L’étape qui a suivi est celle des grands Conciles œcuméniques qui furent tous célébrés en Orient, dans la chrétienté byzantine : Nicée, Constantinople, Ephèse, Calcédoine, Constantinople II, Constantinople III, Nicée II, Constantinople IV. Ces huit Conciles œcuméniques sont communs à toutes les Eglises avant la séparation et ils sont une référence indiscutée.

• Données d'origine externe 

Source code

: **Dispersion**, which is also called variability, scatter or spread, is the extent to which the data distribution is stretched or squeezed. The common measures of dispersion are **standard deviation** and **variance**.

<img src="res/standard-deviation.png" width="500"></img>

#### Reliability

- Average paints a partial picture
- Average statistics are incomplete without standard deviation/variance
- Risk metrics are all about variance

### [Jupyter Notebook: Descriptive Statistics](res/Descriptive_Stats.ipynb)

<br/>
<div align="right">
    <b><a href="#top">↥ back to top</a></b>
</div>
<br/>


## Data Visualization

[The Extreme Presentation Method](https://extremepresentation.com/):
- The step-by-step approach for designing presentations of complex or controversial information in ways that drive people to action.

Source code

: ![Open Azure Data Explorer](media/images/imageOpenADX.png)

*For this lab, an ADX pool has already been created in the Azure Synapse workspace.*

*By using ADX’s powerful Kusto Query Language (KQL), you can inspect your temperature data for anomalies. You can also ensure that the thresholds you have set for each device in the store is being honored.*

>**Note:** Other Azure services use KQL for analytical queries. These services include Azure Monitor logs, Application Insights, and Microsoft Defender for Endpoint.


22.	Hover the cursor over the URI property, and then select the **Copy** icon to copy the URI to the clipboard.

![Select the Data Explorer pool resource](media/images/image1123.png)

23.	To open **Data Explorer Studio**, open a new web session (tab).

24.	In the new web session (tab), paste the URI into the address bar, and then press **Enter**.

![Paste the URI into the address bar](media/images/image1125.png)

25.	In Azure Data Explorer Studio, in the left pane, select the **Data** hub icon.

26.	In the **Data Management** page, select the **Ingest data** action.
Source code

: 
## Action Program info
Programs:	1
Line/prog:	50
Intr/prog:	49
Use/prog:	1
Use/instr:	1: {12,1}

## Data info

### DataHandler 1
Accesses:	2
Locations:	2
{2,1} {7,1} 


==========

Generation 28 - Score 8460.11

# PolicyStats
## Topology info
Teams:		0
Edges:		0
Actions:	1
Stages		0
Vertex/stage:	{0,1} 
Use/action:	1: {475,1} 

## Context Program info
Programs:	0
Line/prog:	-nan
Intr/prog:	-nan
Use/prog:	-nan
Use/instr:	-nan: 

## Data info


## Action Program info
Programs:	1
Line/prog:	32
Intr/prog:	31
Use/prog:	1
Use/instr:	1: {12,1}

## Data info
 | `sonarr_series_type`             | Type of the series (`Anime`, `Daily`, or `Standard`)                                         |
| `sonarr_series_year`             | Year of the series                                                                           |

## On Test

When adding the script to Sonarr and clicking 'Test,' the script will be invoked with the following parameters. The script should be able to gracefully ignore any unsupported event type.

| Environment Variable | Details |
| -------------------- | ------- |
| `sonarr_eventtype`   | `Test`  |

6° Après le schisme de 1054, la séparation entre Constantinople et Rome, les Eglise d’Orient ont gardé la tradition des synodes, tandis que l’Eglise latine n’y a plus fait recours. Le premier Synode eut lieu en 1967 qui tomba come un fruit du Concile Vatican II. A l’occasion de ce premier Synode dans l’Eglise catholique, le Pape Paul VI invita le Patriarche Athénagoras qu’il salua en des termes suivants : « la convocation du Synode a par elle-même une grande importance œcuménique, dans la mesure où elle témoigne, dans la ligne du Concile, que demeure bien vivante dans l’Eglise catholique l’antique institution synodale, si bien mise en valeur par la tradition orientale ».
Toutefois, l’Eglise catholique a continué des Conciles au Moyen âge et au temps moderne. Il y eut même des efforts de réunification entre l’Orient et l’Occident, ce qui a donné lieu à deux Conciles avec la participation des orthodoxes. D’abord le Concile de Lyon en 1274 où la communion était presque atteinte et le tout dérapa à la dernière minute. Deux siècles plus tard, un autre concile put se réunir à Florence en 1439. Là aussi l’échec fut d’autant plus frustrant que le chemin parcouru avait été prometteur. Après le concile de Trente, le pouvoir centralisé semblait rendre inutile la réunion d’un Concile, puisque le Pape pouvait gouverner l’Eglise de sa seule autorité. Mais le Saint Esprit a ses surprises. Au moment où La souveraineté du Pape Pie IX était bien établie, il convoqua le Concile du Vatican en 1869 malgré l’avis contraire de son entourage. Le monde ne fut pas moins surpris par l’annonce faite par le Pape Jean XXIII, en 1959, de convoquer un concile œcuménique qui avait pour mission le retour aux sources et l’aggiornamento de l’Eglise. C’est le Concile Vatican II qui remit à jour la tradition synodale pour « assurer une meilleure collaboration entre les Eglises locales et celle qui préside à la charité » (René Laurentin, Le premier Synode, histoire et bilan, Seuil 1968).